Saturday, November 12, 2011

Cleaning up a mess

Ugh . . . I hate it when this happens.

I hate it when I'm on the receiving end--when someone says something that makes it clear that if they really knew me, they would pretty much hate me.  It happens a lot on Facebook, of course--my friends post their opinions that people who believe differently than they do (in other words, people who believe like I do) are unpatriotic, false Christians, unenlightened, and worse.  In fact, just recently I've been told that I don't deserve to live in this country and that I practice the occult.  Of course, people don't mean to tell me that.  But by saying that about people who believe differently, they're unwittingly saying those things about me.

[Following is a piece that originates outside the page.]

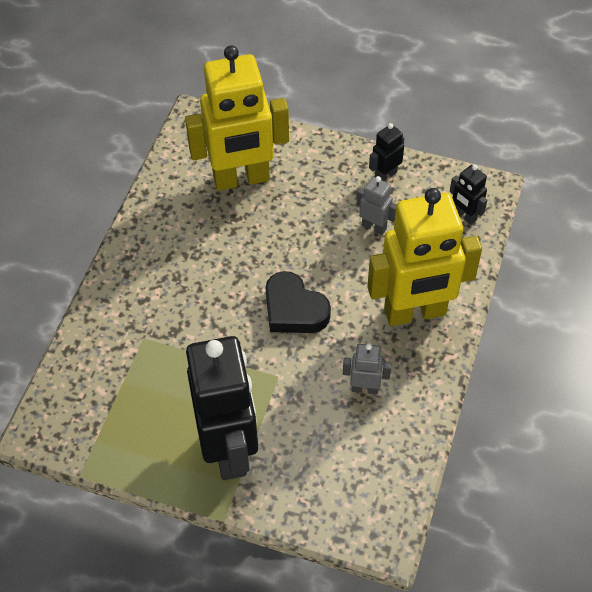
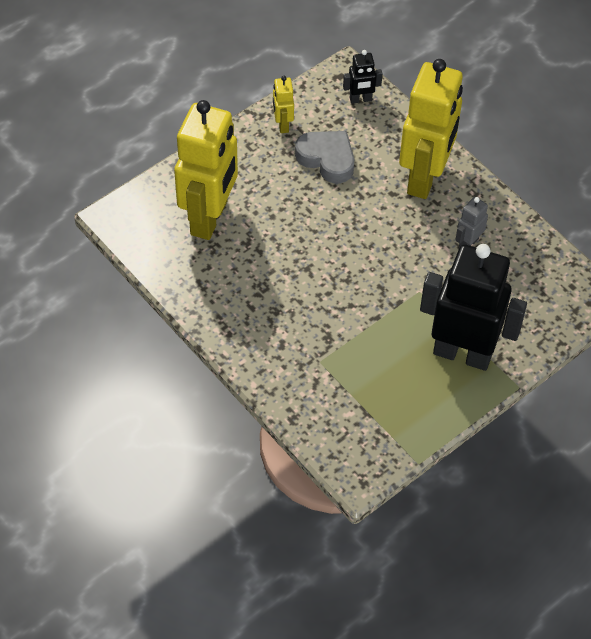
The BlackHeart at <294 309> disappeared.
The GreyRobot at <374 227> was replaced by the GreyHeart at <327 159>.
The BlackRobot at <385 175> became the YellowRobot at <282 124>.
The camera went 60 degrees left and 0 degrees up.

I hate it even more when I'm the one who does that to others.  In a recent post, I flippantly said that bumper stickers asserting that "9/11 was an inside job" are stupid.  Someone anonymously posted a comment that he/she holds that opinion.  I almost didn't see the comment and in fact, only happened on it last night.  I was immediately sad that I had clearly insulted someone I care about (because I can't think of anyone that I talk to regularly that I don't care about) and that I did it flippantly and unthinkingly.

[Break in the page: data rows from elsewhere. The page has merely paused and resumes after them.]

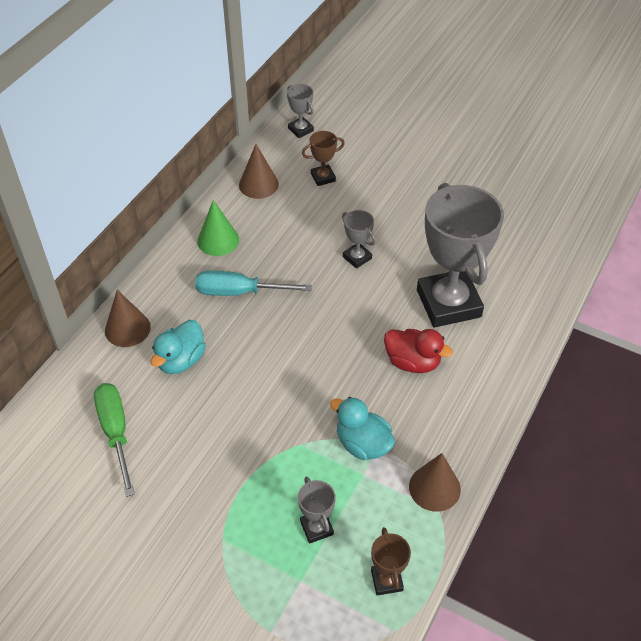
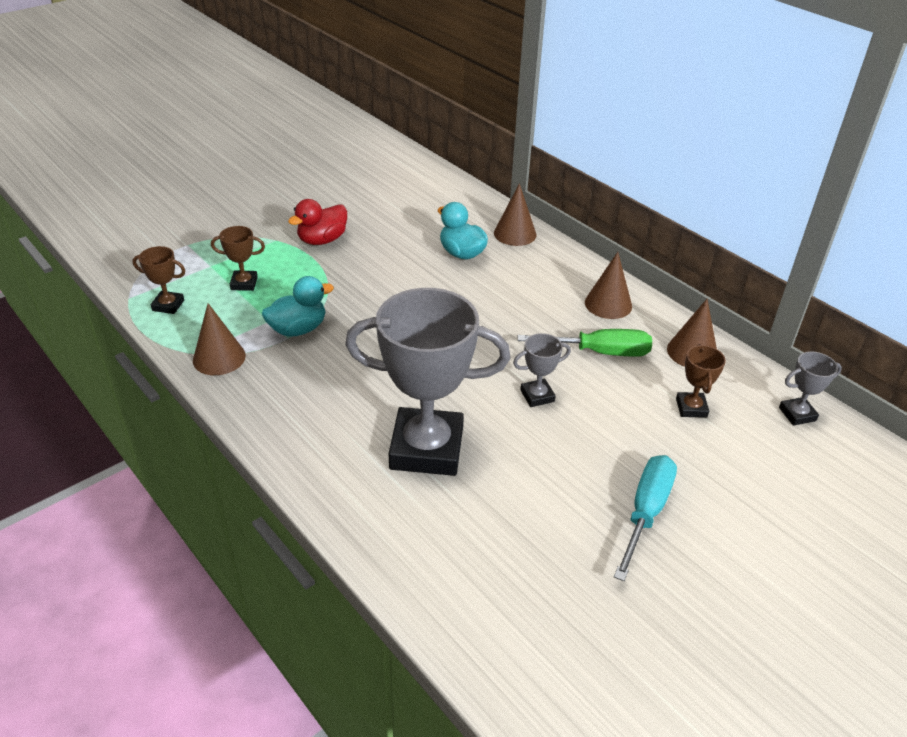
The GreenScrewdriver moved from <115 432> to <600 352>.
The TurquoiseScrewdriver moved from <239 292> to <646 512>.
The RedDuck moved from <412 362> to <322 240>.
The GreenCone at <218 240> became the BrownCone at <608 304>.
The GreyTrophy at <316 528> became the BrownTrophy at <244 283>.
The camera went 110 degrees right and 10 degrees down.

Now don't get me wrong:  I can't imagine changing my opinion about 9/11.  I know what I believe about that.  But that's not what this is about.  I know how to express my opinion and defend my thinking without calling other ideas and people "stupid" and I deeply value that ability.  I know better.

(By the way, I'm hoping that anonymous will be willing to identify himself/herself and have a conversation about it--not about 9/11 but about any emotional or relational impact of my judgmental statement.  I would welcome that.)